**Exercise brief**
Each record is to be repeated exactly as it stands below.

**Supplied data**
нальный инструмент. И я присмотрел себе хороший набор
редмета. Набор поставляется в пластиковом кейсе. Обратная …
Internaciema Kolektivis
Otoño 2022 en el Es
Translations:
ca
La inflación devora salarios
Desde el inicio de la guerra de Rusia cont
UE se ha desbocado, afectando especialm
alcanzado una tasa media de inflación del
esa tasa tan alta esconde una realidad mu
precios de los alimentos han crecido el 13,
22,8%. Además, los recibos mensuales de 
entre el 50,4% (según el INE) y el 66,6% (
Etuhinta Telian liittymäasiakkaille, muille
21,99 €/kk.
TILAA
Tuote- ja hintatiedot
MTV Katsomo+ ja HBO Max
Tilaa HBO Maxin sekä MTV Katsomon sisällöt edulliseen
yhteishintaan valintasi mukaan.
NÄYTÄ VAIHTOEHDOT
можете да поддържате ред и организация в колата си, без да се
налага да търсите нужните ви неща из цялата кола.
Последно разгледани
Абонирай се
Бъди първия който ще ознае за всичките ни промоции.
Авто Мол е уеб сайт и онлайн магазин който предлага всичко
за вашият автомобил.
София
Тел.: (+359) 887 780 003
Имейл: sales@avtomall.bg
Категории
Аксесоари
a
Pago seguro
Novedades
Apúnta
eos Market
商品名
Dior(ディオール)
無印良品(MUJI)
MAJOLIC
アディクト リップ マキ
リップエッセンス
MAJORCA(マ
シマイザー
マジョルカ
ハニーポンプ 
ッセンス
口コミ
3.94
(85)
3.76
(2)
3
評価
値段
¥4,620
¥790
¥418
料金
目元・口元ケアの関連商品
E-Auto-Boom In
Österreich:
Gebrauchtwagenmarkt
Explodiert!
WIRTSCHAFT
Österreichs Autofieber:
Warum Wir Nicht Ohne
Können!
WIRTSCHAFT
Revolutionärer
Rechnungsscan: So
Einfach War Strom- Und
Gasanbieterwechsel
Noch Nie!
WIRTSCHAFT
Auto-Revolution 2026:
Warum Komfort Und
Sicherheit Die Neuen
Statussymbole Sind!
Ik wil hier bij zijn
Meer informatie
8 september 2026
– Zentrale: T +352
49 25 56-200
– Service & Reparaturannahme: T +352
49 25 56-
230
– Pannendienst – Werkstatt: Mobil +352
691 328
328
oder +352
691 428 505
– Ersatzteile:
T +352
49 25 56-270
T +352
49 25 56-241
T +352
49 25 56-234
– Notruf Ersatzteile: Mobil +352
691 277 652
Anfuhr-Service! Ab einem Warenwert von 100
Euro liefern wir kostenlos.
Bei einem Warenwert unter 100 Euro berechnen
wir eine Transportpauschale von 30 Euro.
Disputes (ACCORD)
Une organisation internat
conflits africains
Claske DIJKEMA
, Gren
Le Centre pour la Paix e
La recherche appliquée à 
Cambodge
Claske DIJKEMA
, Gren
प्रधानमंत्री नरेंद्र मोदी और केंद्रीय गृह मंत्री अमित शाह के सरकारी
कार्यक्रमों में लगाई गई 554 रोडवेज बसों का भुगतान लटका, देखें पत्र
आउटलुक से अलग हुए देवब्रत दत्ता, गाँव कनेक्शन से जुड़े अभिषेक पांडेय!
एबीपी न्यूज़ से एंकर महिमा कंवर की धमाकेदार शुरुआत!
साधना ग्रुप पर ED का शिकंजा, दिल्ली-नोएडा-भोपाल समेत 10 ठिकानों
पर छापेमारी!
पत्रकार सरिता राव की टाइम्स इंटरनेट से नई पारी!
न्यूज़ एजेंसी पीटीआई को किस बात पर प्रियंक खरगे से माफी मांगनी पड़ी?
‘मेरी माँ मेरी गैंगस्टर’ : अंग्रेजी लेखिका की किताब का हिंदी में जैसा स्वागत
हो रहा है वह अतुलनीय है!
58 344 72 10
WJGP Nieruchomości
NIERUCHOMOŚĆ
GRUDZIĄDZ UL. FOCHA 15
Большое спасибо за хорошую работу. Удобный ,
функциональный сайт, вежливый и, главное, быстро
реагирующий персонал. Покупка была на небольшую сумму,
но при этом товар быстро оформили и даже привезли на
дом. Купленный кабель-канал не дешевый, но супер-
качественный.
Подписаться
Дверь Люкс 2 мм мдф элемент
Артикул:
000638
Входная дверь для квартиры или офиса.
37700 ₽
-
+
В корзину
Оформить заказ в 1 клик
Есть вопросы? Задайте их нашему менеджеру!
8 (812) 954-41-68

**Result**
нальный инструмент. И я присмотрел себе хороший набор
редмета. Набор поставляется в пластиковом кейсе. Обратная …
Internaciema Kolektivis
Otoño 2022 en el Es
Translations:
ca
La inflación devora salarios
Desde el inicio de la guerra de Rusia cont
UE se ha desbocado, afectando especialm
alcanzado una tasa media de inflación del
esa tasa tan alta esconde una realidad mu
precios de los alimentos han crecido el 13,
22,8%. Además, los recibos mensuales de 
entre el 50,4% (según el INE) y el 66,6% (
Etuhinta Telian liittymäasiakkaille, muille
21,99 €/kk.
TILAA
Tuote- ja hintatiedot
MTV Katsomo+ ja HBO Max
Tilaa HBO Maxin sekä MTV Katsomon sisällöt edulliseen
yhteishintaan valintasi mukaan.
NÄYTÄ VAIHTOEHDOT
можете да поддържате ред и организация в колата си, без да се
налага да търсите нужните ви неща из цялата кола.
Последно разгледани
Абонирай се
Бъди първия който ще ознае за всичките ни промоции.
Авто Мол е уеб сайт и онлайн магазин който предлага всичко
за вашият автомобил.
София
Тел.: (+359) 887 780 003
Имейл: sales@avtomall.bg
Категории
Аксесоари
a
Pago seguro
Novedades
Apúnta
eos Market
商品名
Dior(ディオール)
無印良品(MUJI)
MAJOLIC
アディクト リップ マキ
リップエッセンス
MAJORCA(マ
シマイザー
マジョルカ
ハニーポンプ 
ッセンス
口コミ
3.94
(85)
3.76
(2)
3
評価
値段
¥4,620
¥790
¥418
料金
目元・口元ケアの関連商品
E-Auto-Boom In
Österreich:
Gebrauchtwagenmarkt
Explodiert!
WIRTSCHAFT
Österreichs Autofieber:
Warum Wir Nicht Ohne
Können!
WIRTSCHAFT
Revolutionärer
Rechnungsscan: So
Einfach War Strom- Und
Gasanbieterwechsel
Noch Nie!
WIRTSCHAFT
Auto-Revolution 2026:
Warum Komfort Und
Sicherheit Die Neuen
Statussymbole Sind!
Ik wil hier bij zijn
Meer informatie
8 september 2026
– Zentrale: T +352
49 25 56-200
– Service & Reparaturannahme: T +352
49 25 56-
230
– Pannendienst – Werkstatt: Mobil +352
691 328
328
oder +352
691 428 505
– Ersatzteile:
T +352
49 25 56-270
T +352
49 25 56-241
T +352
49 25 56-234
– Notruf Ersatzteile: Mobil +352
691 277 652
Anfuhr-Service! Ab einem Warenwert von 100
Euro liefern wir kostenlos.
Bei einem Warenwert unter 100 Euro berechnen
wir eine Transportpauschale von 30 Euro.
Disputes (ACCORD)
Une organisation internat
conflits africains
Claske DIJKEMA
, Gren
Le Centre pour la Paix e
La recherche appliquée à 
Cambodge
Claske DIJKEMA
, Gren
प्रधानमंत्री नरेंद्र मोदी और केंद्रीय गृह मंत्री अमित शाह के सरकारी
कार्यक्रमों में लगाई गई 554 रोडवेज बसों का भुगतान लटका, देखें पत्र
आउटलुक से अलग हुए देवब्रत दत्ता, गाँव कनेक्शन से जुड़े अभिषेक पांडेय!
एबीपी न्यूज़ से एंकर महिमा कंवर की धमाकेदार शुरुआत!
साधना ग्रुप पर ED का शिकंजा, दिल्ली-नोएडा-भोपाल समेत 10 ठिकानों
पर छापेमारी!
पत्रकार सरिता राव की टाइम्स इंटरनेट से नई पारी!
न्यूज़ एजेंसी पीटीआई को किस बात पर प्रियंक खरगे से माफी मांगनी पड़ी?
‘मेरी माँ मेरी गैंगस्टर’ : अंग्रेजी लेखिका की किताब का हिंदी में जैसा स्वागत
हो रहा है वह अतुलनीय है!
58 344 72 10
WJGP Nieruchomości
NIERUCHOMOŚĆ
GRUDZIĄDZ UL. FOCHA 15
Большое спасибо за хорошую работу. Удобный ,
функциональный сайт, вежливый и, главное, быстро
реагирующий персонал. Покупка была на небольшую сумму,
но при этом товар быстро оформили и даже привезли на
дом. Купленный кабель-канал не дешевый, но супер-
качественный.
Подписаться
Дверь Люкс 2 мм мдф элемент
Артикул:
000638
Входная дверь для квартиры или офиса.
37700 ₽
-
+
В корзину
Оформить заказ в 1 клик
Есть вопросы? Задайте их нашему менеджеру!
8 (812) 954-41-68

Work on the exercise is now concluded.